Sens. Joe Manchin of West Virginia and Kyrsten Sinema of Arizona have both
said they oppose making changes to the Senate's filibuster rules, which would
be needed to maneuver the bill past Republican opposition and pass it with a
simple majority in a 50-50 Senate, with Vice President Kamala Harris delivering
the tiebreaking 51st vote.
Manchin has called for any elections overhaul to be done on a bipartisan
basis. Other Democrats want to pare back the bill to core voting protections to
try to put Republicans on the spot.
House resolution H.R. 1, and its companion, S. 1, in the Senate have been in
the works for several years. As passed by the House in March, the legislation
would create automatic voter registration nationwide, require states to offer
15 days of early voting, require more disclosure from political donors and
restrict partisan gerrymandering of congressional districts, among other
changes. It would also compel states to offer no-excuse absentee voting.
In particular, it would force the disclosure of donors to "dark money"
political groups, which are a magnet for wealthy interests looking to influence
the political process while remaining anonymous.
McConnell has spent a career fighting for the free flow of campaign cash as
a constitutionally protected right to free speech.
One Republican aide who spoke on condition of anonymity to discuss the
situation without authorization said they are planning to try to strike full
sections of the bill and introduce other changes.
Democrats have been making their own changes to the bill to draw support.
Manchin has not yet signed on, and his backing will be crucial.
In the latest version of the legislation, states would have more time and
flexibility to put new federal rules in place. Some election officials had
complained of unrealistic timelines, increased costs and onerous requirements.
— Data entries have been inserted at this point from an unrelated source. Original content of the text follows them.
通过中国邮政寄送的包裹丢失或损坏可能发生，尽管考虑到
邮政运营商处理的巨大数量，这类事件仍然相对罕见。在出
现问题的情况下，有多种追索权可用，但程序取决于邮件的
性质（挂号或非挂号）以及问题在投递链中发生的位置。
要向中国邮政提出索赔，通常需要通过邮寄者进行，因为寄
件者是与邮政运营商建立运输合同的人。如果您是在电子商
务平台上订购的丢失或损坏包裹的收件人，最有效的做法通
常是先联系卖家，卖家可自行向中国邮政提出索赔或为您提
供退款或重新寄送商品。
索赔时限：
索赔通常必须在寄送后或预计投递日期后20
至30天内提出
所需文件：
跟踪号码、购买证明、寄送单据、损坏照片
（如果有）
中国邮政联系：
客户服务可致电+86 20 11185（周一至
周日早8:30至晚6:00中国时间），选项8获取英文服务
States would have more time to launch same-day voter registration at polling
places and to comply with new voting system requirements. They would also be
able to apply for an extension if they were unable to meet the deadline for
automatic voter registration. Officials have said these are complex processes
that require equipment changes or upgrades that will take time to get in place.
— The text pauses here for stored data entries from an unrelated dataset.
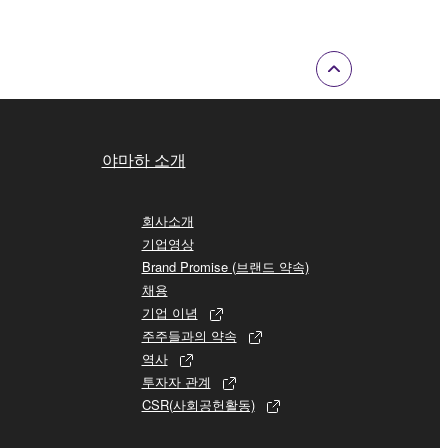
야마하 소개
회사소개
기업영상
Brand Promise (브랜드 약속)
채용
기업 이념
주주들과의 약속
역사
투자자 관계
CSR(사회공헌활동)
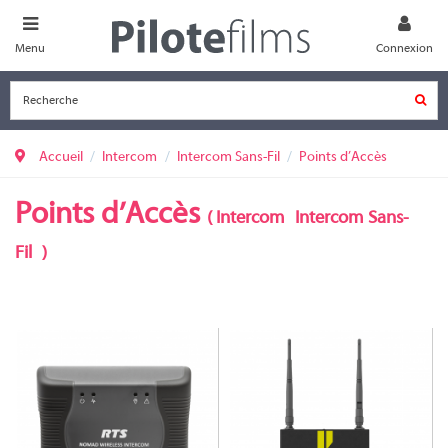
Menu
Connexion
Accueil
Intercom
Intercom Sans-Fil
Points d’Accès
Points d’Accès
(
Intercom
Intercom Sans-
Fil
)
AP-1000-B
CRT-2400CE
Democrats are also dropping a requirement that local election offices
provide self-sealing envelopes with mail ballots and cover the costs of return
postage. Instead, they plan to require the U.S. Postal Service to carry mail
ballots and ballot request forms free of charge, with the federal government
picking up the tab.
Manchin told reporters Monday that he hadn't yet reviewed the changes but
remained open to supporting the bill.
"We are looking at everything. We hope there's a pathway there," he said.